[Working data — start]
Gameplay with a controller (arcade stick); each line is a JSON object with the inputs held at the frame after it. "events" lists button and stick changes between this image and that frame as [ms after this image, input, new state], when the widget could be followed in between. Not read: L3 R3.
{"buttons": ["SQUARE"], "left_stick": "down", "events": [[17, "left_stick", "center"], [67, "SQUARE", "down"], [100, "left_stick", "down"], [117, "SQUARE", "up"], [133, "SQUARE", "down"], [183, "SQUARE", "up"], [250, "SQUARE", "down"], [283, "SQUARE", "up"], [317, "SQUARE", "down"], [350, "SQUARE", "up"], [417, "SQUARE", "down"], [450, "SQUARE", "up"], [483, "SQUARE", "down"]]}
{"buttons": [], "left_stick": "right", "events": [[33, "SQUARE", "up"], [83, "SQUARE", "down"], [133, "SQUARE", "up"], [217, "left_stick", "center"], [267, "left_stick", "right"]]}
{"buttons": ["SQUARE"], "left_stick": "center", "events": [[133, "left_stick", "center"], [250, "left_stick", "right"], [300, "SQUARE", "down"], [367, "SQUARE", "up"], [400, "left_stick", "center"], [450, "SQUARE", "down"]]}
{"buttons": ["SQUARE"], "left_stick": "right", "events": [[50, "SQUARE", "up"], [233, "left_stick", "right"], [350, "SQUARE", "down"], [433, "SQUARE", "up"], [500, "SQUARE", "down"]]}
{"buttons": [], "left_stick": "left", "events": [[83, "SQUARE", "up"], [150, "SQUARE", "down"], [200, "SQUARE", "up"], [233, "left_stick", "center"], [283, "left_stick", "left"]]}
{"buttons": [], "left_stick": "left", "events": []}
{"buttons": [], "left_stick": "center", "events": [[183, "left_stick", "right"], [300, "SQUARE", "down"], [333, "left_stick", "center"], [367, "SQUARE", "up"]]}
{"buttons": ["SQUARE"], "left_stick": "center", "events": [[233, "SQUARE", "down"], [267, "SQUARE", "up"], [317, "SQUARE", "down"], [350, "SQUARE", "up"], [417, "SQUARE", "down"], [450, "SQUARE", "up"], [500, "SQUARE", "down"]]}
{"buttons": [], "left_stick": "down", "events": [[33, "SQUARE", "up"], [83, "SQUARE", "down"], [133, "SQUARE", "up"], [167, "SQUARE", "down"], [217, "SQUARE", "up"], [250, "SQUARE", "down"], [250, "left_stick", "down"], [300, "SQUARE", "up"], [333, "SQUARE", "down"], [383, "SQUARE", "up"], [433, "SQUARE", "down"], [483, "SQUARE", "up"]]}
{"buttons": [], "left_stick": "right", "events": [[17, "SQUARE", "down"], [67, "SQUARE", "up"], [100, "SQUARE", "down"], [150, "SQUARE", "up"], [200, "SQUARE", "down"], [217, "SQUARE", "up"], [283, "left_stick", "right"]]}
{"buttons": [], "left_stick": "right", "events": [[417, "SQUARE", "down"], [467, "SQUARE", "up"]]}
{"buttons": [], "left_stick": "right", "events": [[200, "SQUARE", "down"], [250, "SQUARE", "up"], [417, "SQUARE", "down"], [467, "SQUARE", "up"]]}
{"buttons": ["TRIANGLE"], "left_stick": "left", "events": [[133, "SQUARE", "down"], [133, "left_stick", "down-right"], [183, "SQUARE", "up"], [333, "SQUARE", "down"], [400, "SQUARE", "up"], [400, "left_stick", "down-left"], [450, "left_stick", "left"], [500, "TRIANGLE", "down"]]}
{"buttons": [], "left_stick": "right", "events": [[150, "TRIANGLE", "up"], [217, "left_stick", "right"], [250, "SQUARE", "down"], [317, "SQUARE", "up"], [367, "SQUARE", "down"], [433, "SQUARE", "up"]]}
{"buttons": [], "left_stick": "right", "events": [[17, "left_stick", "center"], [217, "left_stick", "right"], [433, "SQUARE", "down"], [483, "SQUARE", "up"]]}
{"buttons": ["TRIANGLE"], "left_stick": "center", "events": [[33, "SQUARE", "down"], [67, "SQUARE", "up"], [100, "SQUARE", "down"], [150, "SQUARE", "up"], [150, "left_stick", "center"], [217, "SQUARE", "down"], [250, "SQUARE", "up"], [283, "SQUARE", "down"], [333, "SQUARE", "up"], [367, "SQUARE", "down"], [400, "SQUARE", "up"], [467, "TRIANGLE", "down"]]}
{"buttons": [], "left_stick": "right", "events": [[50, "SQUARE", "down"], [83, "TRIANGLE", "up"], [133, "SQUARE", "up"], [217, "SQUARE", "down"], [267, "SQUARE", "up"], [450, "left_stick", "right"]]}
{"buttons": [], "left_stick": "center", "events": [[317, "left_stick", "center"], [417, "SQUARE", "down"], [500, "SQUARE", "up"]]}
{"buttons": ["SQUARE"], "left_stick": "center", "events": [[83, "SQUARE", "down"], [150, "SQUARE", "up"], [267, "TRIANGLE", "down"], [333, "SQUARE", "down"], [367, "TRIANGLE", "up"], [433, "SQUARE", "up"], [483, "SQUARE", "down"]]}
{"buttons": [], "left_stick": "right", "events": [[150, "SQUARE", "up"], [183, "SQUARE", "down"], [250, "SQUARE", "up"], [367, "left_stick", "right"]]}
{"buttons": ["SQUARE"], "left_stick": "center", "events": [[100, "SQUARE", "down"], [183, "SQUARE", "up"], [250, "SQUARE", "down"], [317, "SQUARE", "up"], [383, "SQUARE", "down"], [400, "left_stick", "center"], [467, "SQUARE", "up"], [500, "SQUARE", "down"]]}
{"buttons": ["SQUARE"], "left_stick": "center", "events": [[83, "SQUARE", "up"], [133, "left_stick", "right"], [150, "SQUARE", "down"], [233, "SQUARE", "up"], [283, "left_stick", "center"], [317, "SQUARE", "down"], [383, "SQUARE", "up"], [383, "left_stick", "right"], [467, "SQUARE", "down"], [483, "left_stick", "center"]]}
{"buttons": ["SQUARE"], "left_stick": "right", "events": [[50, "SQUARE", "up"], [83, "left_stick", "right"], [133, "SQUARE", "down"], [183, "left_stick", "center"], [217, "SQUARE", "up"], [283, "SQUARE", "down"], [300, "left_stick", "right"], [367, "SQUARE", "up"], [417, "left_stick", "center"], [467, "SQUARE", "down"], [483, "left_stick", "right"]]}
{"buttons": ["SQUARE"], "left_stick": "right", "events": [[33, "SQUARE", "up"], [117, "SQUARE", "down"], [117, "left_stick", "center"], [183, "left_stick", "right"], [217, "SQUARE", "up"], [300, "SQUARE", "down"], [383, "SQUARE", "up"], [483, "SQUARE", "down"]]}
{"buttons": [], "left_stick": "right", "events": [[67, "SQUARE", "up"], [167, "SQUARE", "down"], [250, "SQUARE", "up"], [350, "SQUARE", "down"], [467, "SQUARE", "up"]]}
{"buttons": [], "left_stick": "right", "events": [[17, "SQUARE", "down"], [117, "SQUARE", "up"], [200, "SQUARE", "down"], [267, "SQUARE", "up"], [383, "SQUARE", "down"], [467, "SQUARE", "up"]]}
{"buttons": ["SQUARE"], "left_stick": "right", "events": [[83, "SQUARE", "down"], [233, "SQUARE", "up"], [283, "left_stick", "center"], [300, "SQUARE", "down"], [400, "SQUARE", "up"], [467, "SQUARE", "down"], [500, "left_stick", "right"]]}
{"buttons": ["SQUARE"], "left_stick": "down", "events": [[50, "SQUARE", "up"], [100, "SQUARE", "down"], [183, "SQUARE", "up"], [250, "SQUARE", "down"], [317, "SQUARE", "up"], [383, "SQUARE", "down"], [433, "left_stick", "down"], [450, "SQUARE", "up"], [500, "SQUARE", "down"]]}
[Working data — finish]
** The task **
The records above should be repeated word for word.

** Result of the task **
Gameplay with a controller (arcade stick); each line is a JSON object with the inputs held at the frame after it. "events" lists button and stick changes between this image and that frame as [ms after this image, input, new state], when the widget could be followed in between. Not read: L3 R3.
{"buttons": ["SQUARE"], "left_stick": "down", "events": [[17, "left_stick", "center"], [67, "SQUARE", "down"], [100, "left_stick", "down"], [117, "SQUARE", "up"], [133, "SQUARE", "down"], [183, "SQUARE", "up"], [250, "SQUARE", "down"], [283, "SQUARE", "up"], [317, "SQUARE", "down"], [350, "SQUARE", "up"], [417, "SQUARE", "down"], [450, "SQUARE", "up"], [483, "SQUARE", "down"]]}
{"buttons": [], "left_stick": "right", "events": [[33, "SQUARE", "up"], [83, "SQUARE", "down"], [133, "SQUARE", "up"], [217, "left_stick", "center"], [267, "left_stick", "right"]]}
{"buttons": ["SQUARE"], "left_stick": "center", "events": [[133, "left_stick", "center"], [250, "left_stick", "right"], [300, "SQUARE", "down"], [367, "SQUARE", "up"], [400, "left_stick", "center"], [450, "SQUARE", "down"]]}
{"buttons": ["SQUARE"], "left_stick": "right", "events": [[50, "SQUARE", "up"], [233, "left_stick", "right"], [350, "SQUARE", "down"], [433, "SQUARE", "up"], [500, "SQUARE", "down"]]}
{"buttons": [], "left_stick": "left", "events": [[83, "SQUARE", "up"], [150, "SQUARE", "down"], [200, "SQUARE", "up"], [233, "left_stick", "center"], [283, "left_stick", "left"]]}
{"buttons": [], "left_stick": "left", "events": []}
{"buttons": [], "left_stick": "center", "events": [[183, "left_stick", "right"], [300, "SQUARE", "down"], [333, "left_stick", "center"], [367, "SQUARE", "up"]]}
{"buttons": ["SQUARE"], "left_stick": "center", "events": [[233, "SQUARE", "down"], [267, "SQUARE", "up"], [317, "SQUARE", "down"], [350, "SQUARE", "up"], [417, "SQUARE", "down"], [450, "SQUARE", "up"], [500, "SQUARE", "down"]]}
{"buttons": [], "left_stick": "down", "events": [[33, "SQUARE", "up"], [83, "SQUARE", "down"], [133, "SQUARE", "up"], [167, "SQUARE", "down"], [217, "SQUARE", "up"], [250, "SQUARE", "down"], [250, "left_stick", "down"], [300, "SQUARE", "up"], [333, "SQUARE", "down"], [383, "SQUARE", "up"], [433, "SQUARE", "down"], [483, "SQUARE", "up"]]}
{"buttons": [], "left_stick": "right", "events": [[17, "SQUARE", "down"], [67, "SQUARE", "up"], [100, "SQUARE", "down"], [150, "SQUARE", "up"], [200, "SQUARE", "down"], [217, "SQUARE", "up"], [283, "left_stick", "right"]]}
{"buttons": [], "left_stick": "right", "events": [[417, "SQUARE", "down"], [467, "SQUARE", "up"]]}
{"buttons": [], "left_stick": "right", "events": [[200, "SQUARE", "down"], [250, "SQUARE", "up"], [417, "SQUARE", "down"], [467, "SQUARE", "up"]]}
{"buttons": ["TRIANGLE"], "left_stick": "left", "events": [[133, "SQUARE", "down"], [133, "left_stick", "down-right"], [183, "SQUARE", "up"], [333, "SQUARE", "down"], [400, "SQUARE", "up"], [400, "left_stick", "down-left"], [450, "left_stick", "left"], [500, "TRIANGLE", "down"]]}
{"buttons": [], "left_stick": "right", "events": [[150, "TRIANGLE", "up"], [217, "left_stick", "right"], [250, "SQUARE", "down"], [317, "SQUARE", "up"], [367, "SQUARE", "down"], [433, "SQUARE", "up"]]}
{"buttons": [], "left_stick": "right", "events": [[17, "left_stick", "center"], [217, "left_stick", "right"], [433, "SQUARE", "down"], [483, "SQUARE", "up"]]}
{"buttons": ["TRIANGLE"], "left_stick": "center", "events": [[33, "SQUARE", "down"], [67, "SQUARE", "up"], [100, "SQUARE", "down"], [150, "SQUARE", "up"], [150, "left_stick", "center"], [217, "SQUARE", "down"], [250, "SQUARE", "up"], [283, "SQUARE", "down"], [333, "SQUARE", "up"], [367, "SQUARE", "down"], [400, "SQUARE", "up"], [467, "TRIANGLE", "down"]]}
{"buttons": [], "left_stick": "right", "events": [[50, "SQUARE", "down"], [83, "TRIANGLE", "up"], [133, "SQUARE", "up"], [217, "SQUARE", "down"], [267, "SQUARE", "up"], [450, "left_stick", "right"]]}
{"buttons": [], "left_stick": "center", "events": [[317, "left_stick", "center"], [417, "SQUARE", "down"], [500, "SQUARE", "up"]]}
{"buttons": ["SQUARE"], "left_stick": "center", "events": [[83, "SQUARE", "down"], [150, "SQUARE", "up"], [267, "TRIANGLE", "down"], [333, "SQUARE", "down"], [367, "TRIANGLE", "up"], [433, "SQUARE", "up"], [483, "SQUARE", "down"]]}
{"buttons": [], "left_stick": "right", "events": [[150, "SQUARE", "up"], [183, "SQUARE", "down"], [250, "SQUARE", "up"], [367, "left_stick", "right"]]}
{"buttons": ["SQUARE"], "left_stick": "center", "events": [[100, "SQUARE", "down"], [183, "SQUARE", "up"], [250, "SQUARE", "down"], [317, "SQUARE", "up"], [383, "SQUARE", "down"], [400, "left_stick", "center"], [467, "SQUARE", "up"], [500, "SQUARE", "down"]]}
{"buttons": ["SQUARE"], "left_stick": "center", "events": [[83, "SQUARE", "up"], [133, "left_stick", "right"], [150, "SQUARE", "down"], [233, "SQUARE", "up"], [283, "left_stick", "center"], [317, "SQUARE", "down"], [383, "SQUARE", "up"], [383, "left_stick", "right"], [467, "SQUARE", "down"], [483, "left_stick", "center"]]}
{"buttons": ["SQUARE"], "left_stick": "right", "events": [[50, "SQUARE", "up"], [83, "left_stick", "right"], [133, "SQUARE", "down"], [183, "left_stick", "center"], [217, "SQUARE", "up"], [283, "SQUARE", "down"], [300, "left_stick", "right"], [367, "SQUARE", "up"], [417, "left_stick", "center"], [467, "SQUARE", "down"], [483, "left_stick", "right"]]}
{"buttons": ["SQUARE"], "left_stick": "right", "events": [[33, "SQUARE", "up"], [117, "SQUARE", "down"], [117, "left_stick", "center"], [183, "left_stick", "right"], [217, "SQUARE", "up"], [300, "SQUARE", "down"], [383, "SQUARE", "up"], [483, "SQUARE", "down"]]}
{"buttons": [], "left_stick": "right", "events": [[67, "SQUARE", "up"], [167, "SQUARE", "down"], [250, "SQUARE", "up"], [350, "SQUARE", "down"], [467, "SQUARE", "up"]]}
{"buttons": [], "left_stick": "right", "events": [[17, "SQUARE", "down"], [117, "SQUARE", "up"], [200, "SQUARE", "down"], [267, "SQUARE", "up"], [383, "SQUARE", "down"], [467, "SQUARE", "up"]]}
{"buttons": ["SQUARE"], "left_stick": "right", "events": [[83, "SQUARE", "down"], [233, "SQUARE", "up"], [283, "left_stick", "center"], [300, "SQUARE", "down"], [400, "SQUARE", "up"], [467, "SQUARE", "down"], [500, "left_stick", "right"]]}
{"buttons": ["SQUARE"], "left_stick": "down", "events": [[50, "SQUARE", "up"], [100, "SQUARE", "down"], [183, "SQUARE", "up"], [250, "SQUARE", "down"], [317, "SQUARE", "up"], [383, "SQUARE", "down"], [433, "left_stick", "down"], [450, "SQUARE", "up"], [500, "SQUARE", "down"]]}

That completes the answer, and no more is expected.